-- WORK ORDER --
Without including any images, repeat the data exactly.

=== DATA FOR THIS TASK ===

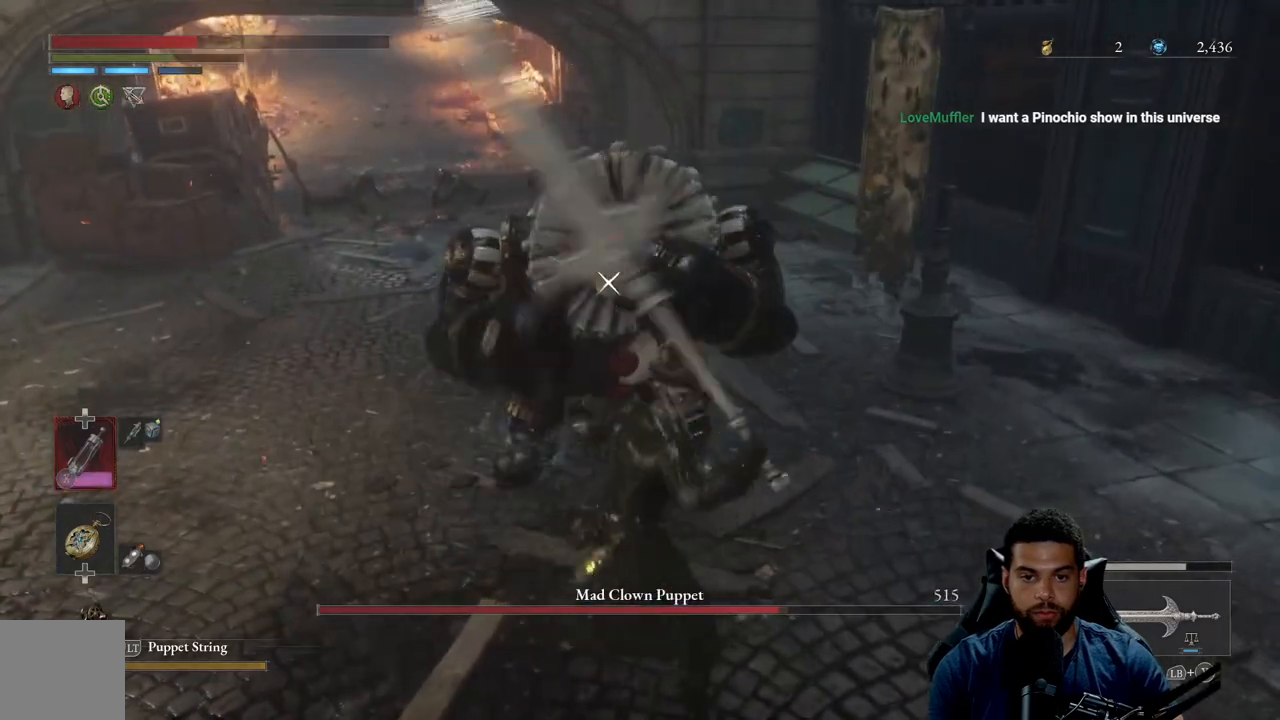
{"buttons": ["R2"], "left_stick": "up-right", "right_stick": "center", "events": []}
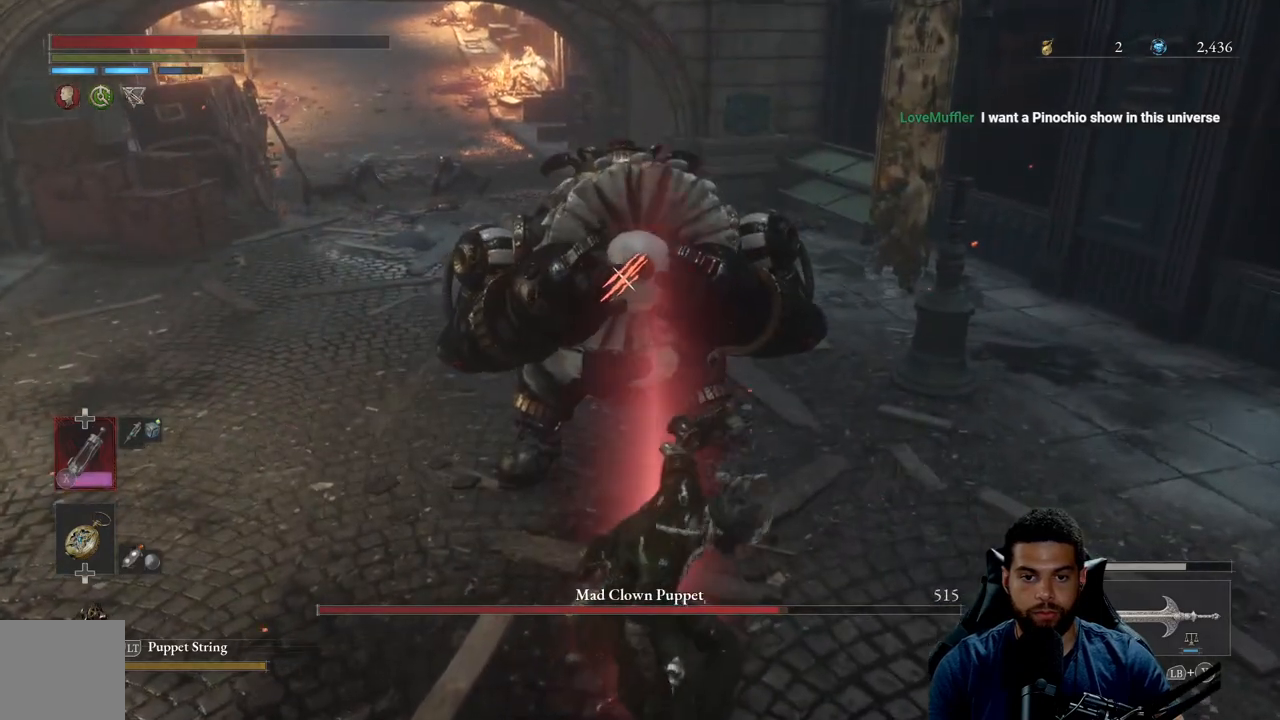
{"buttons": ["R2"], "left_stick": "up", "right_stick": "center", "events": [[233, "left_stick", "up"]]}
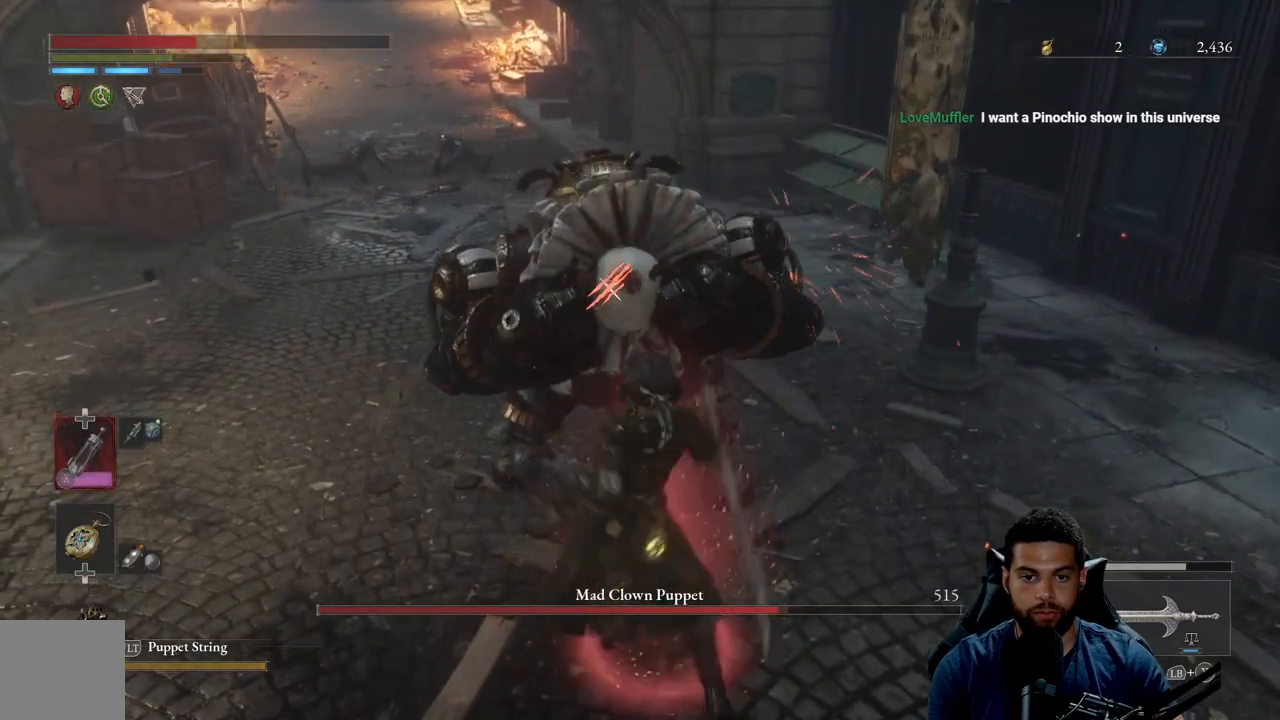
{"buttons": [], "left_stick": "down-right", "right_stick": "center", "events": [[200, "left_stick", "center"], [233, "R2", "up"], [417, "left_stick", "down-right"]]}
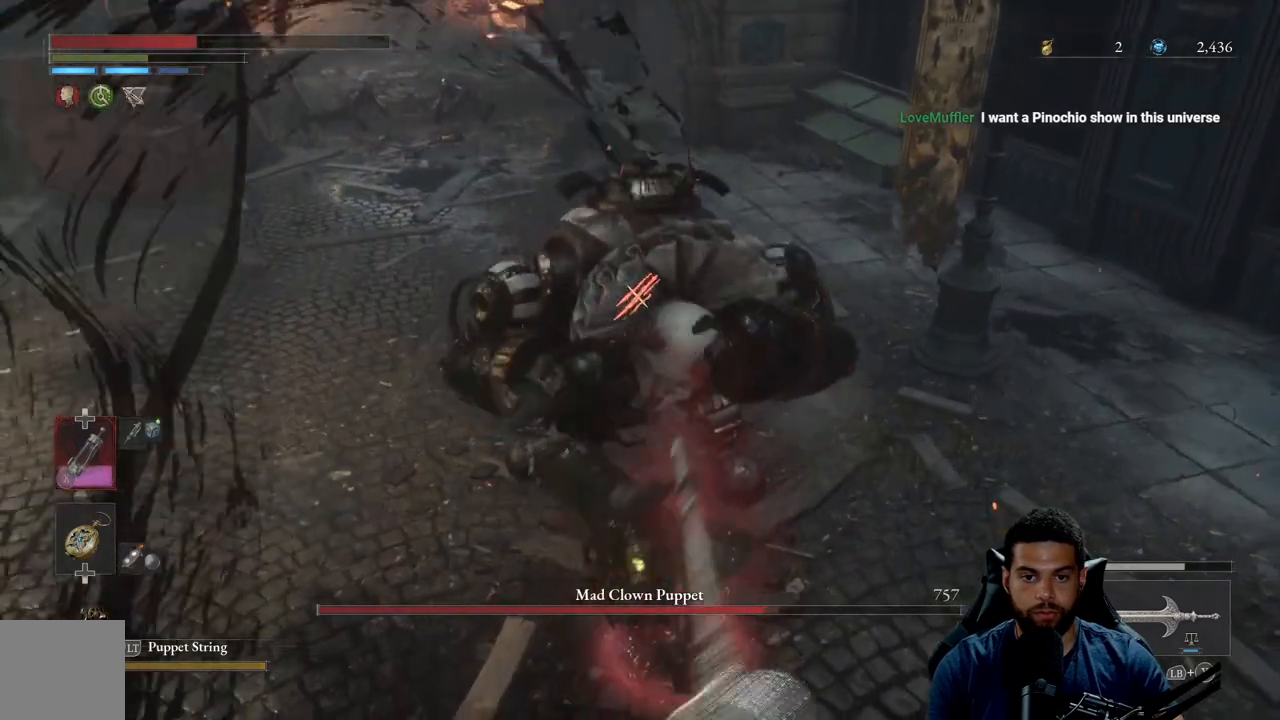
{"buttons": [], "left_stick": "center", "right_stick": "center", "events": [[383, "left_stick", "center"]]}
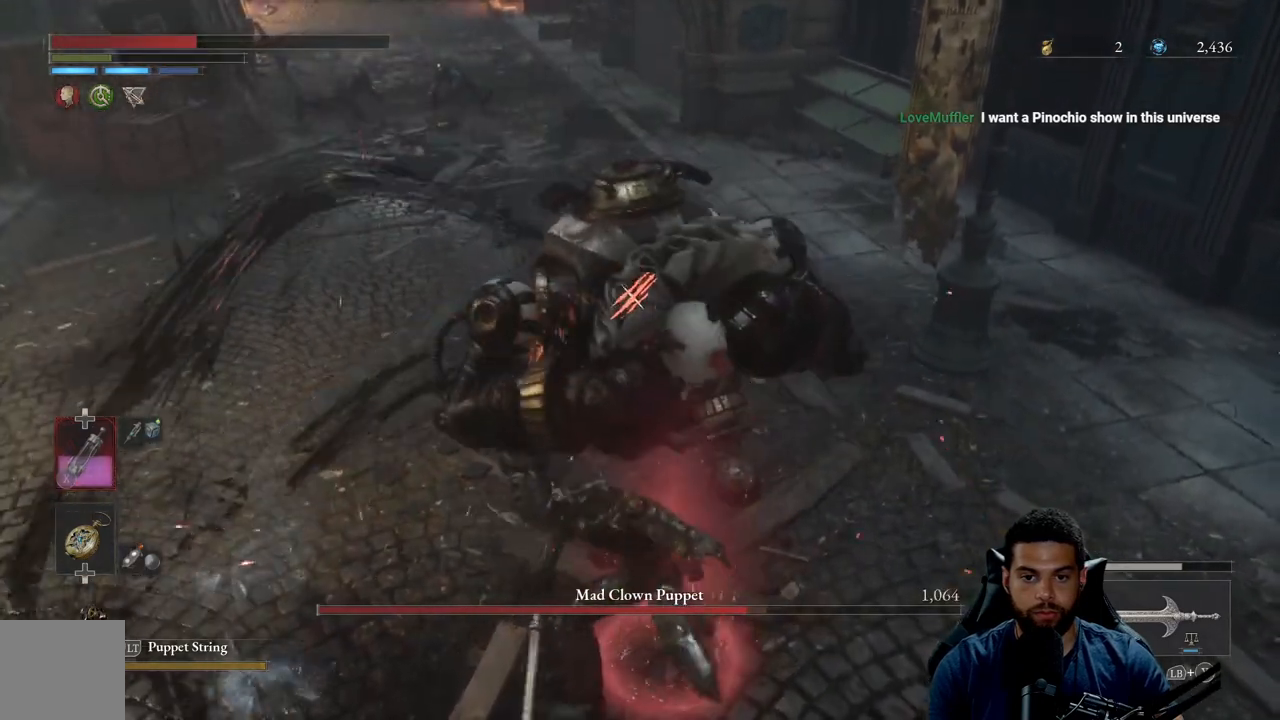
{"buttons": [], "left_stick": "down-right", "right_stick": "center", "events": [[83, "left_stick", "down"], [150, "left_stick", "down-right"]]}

===

-- SOLUTION TO THIS TASK --
{"buttons": ["R2"], "left_stick": "up-right", "right_stick": "center", "events": []}
{"buttons": ["R2"], "left_stick": "up", "right_stick": "center", "events": [[233, "left_stick", "up"]]}
{"buttons": [], "left_stick": "down-right", "right_stick": "center", "events": [[200, "left_stick", "center"], [233, "R2", "up"], [417, "left_stick", "down-right"]]}
{"buttons": [], "left_stick": "center", "right_stick": "center", "events": [[383, "left_stick", "center"]]}
{"buttons": [], "left_stick": "down-right", "right_stick": "center", "events": [[83, "left_stick", "down"], [150, "left_stick", "down-right"]]}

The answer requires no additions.